Why do many so-called ‘wellness’ clinics offer ketamine therapy, as opposed to other mind- altering substances such as psilocybin? Probably because ketamine is classified as a Schedule Three controlled substance.

Schedule Three means a drug is viewed as having lesser potential for abuse or dependence, compared to some others, and at least limited use in medical practice (ketamine’s original use was as a battlefield anesthetic). Other drugs in Schedule III include SuboxoneTM, various codeine preparations, and some steroid medications.

Meanwhile, drugs such as psilocybin, MDMA, and LSD are under heavier restriction on Schedule 1. They’re seen as having greater potential for abuse, and no current medical use. That last is the reason advocates have promoted them as potentially valuable psychiatric medications.

Before you ask: Yes, cannabis is also a Schedule One drug, and no, that has never made sense to most people. Especially now, in an era of ‘medical’ marijuana and legalized ‘recreational’ drug use.

Moving on: many new-style ketamine clinics claim dramatic benefits for the drug in the treatment of depression. Especially in cases where depression has proven to be treatment-resistant — meaning other remedies have been tried, without success.

How many of those claims are legitimate? Let’s take a look.

An article on Medscape examined ketamine’s effectiveness in practical as well as research terms, accompanied by some interesting observations from a German practitioner experienced in the treatment of chronic depressive disorders, including with ketamine.

One advantage to choosing ketamine is how rapidly it seems to relieve depression. That’s certainly not the case with conventional antidepressants — they can require weeks to produce the desired results.

The drug also produces a host of less desirable effects. Those include  “…a strong clouding of consciousness, a reduction in physical sensory perception, and significant disruption in thinking and memory.” It sounds more like ECT than Prozac.

The researchers concluded that ketamine is “…only suitable as a short-term intervention and is therapeutically impractical over the long term.” I can see that. Who’d want to experience it on a weekly basis?

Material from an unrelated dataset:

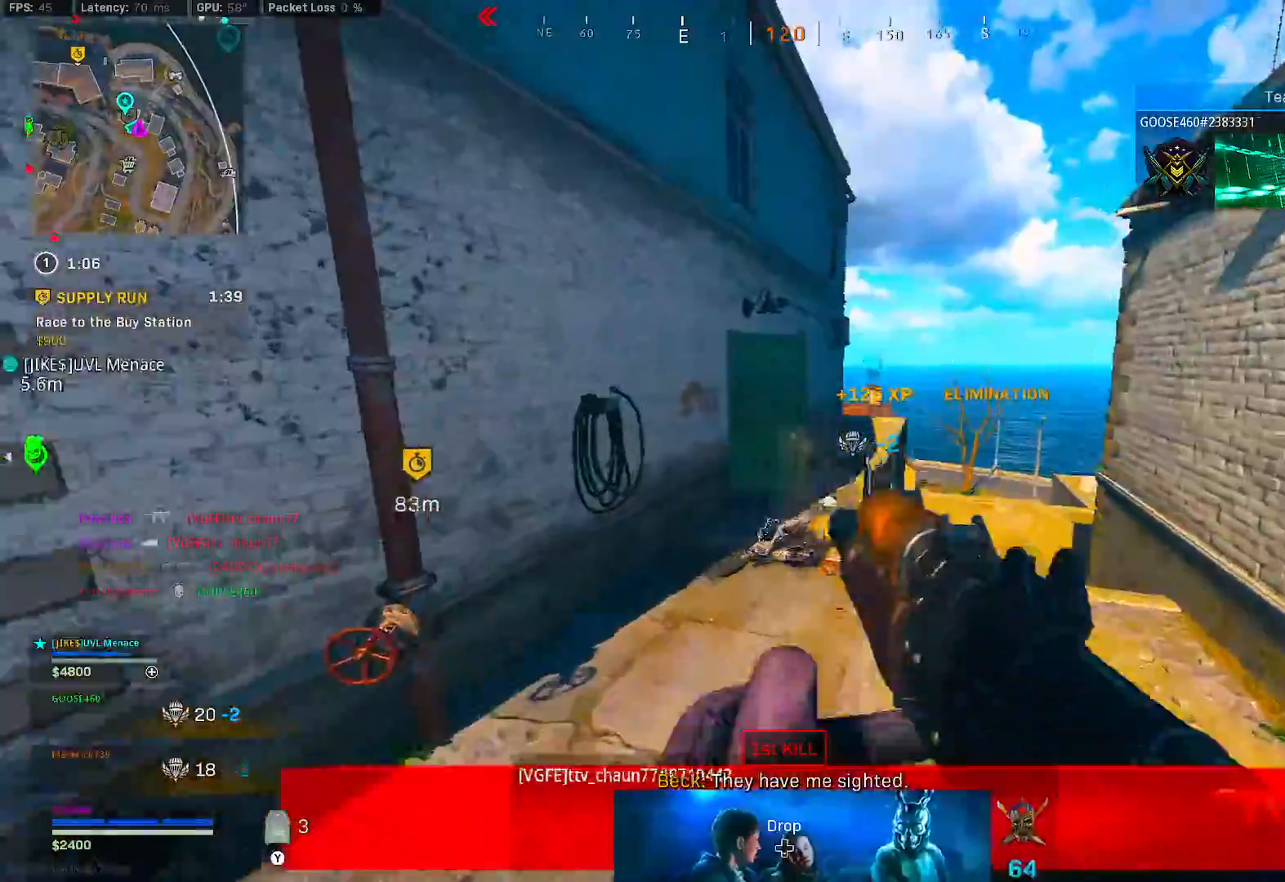
Gameplay with a controller (Xbox layout); each line is a JSON object with the inputs held at the frame after it (dt_ms = milliseconds from this image to that frame). "button_events" lists button changes between this image and that frame as [ms after this image, input, new state], when the widget could be followed in between (sticks are given only as held states). Not read: L3.
{"dt_ms": 500, "buttons": [], "left_stick": "up", "right_stick": "down-right", "button_events": []}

Apparently some people do,  because that’s how it’s administered in many of the ketamine therapy centers that have popped up around the US. Repeatedly, over a span of weeks or months. And as is often the case, little is known about the effects of longer-tern use. I imagine some will emerge.

Next question: what about results? Per the report: “…approximately 60% of patients respond to the treatment.” That’s good. “However,” the report goes on, “relapse always occurs, usually very quickly. After 2 to 3 days, the effect is usually approximately that of a placebo.”

Ah. I should have suspected as much. That short duration of effect is what it made of use on the battlefield. Worse yet, “…resistance to the effect often develops after some time: the drug’s antidepressant effect diminishes.”

Sigh. The effects are impressive and immediate but also diminish quickly. That could be a real drawback, especially in view of how disruptive the treatments can be. Also, they’re far from cheap, and ordinarily not covered by insurance.

There is some some good news: one study found that ketamine’s rapid impact and ability to interrupt suicidal depression could prove to be a major asset in an emergency situation with, for instance, a suicidally depressed patient. In that circumstance, the drug’s ‘clouding’ effect and  associated memory loss wouldn’t represent a significant contraindication. The benefits would outweigh the risks.

Now that sounds like a legitimate use of the drug. Rather than what currently passes for ketamine therapy.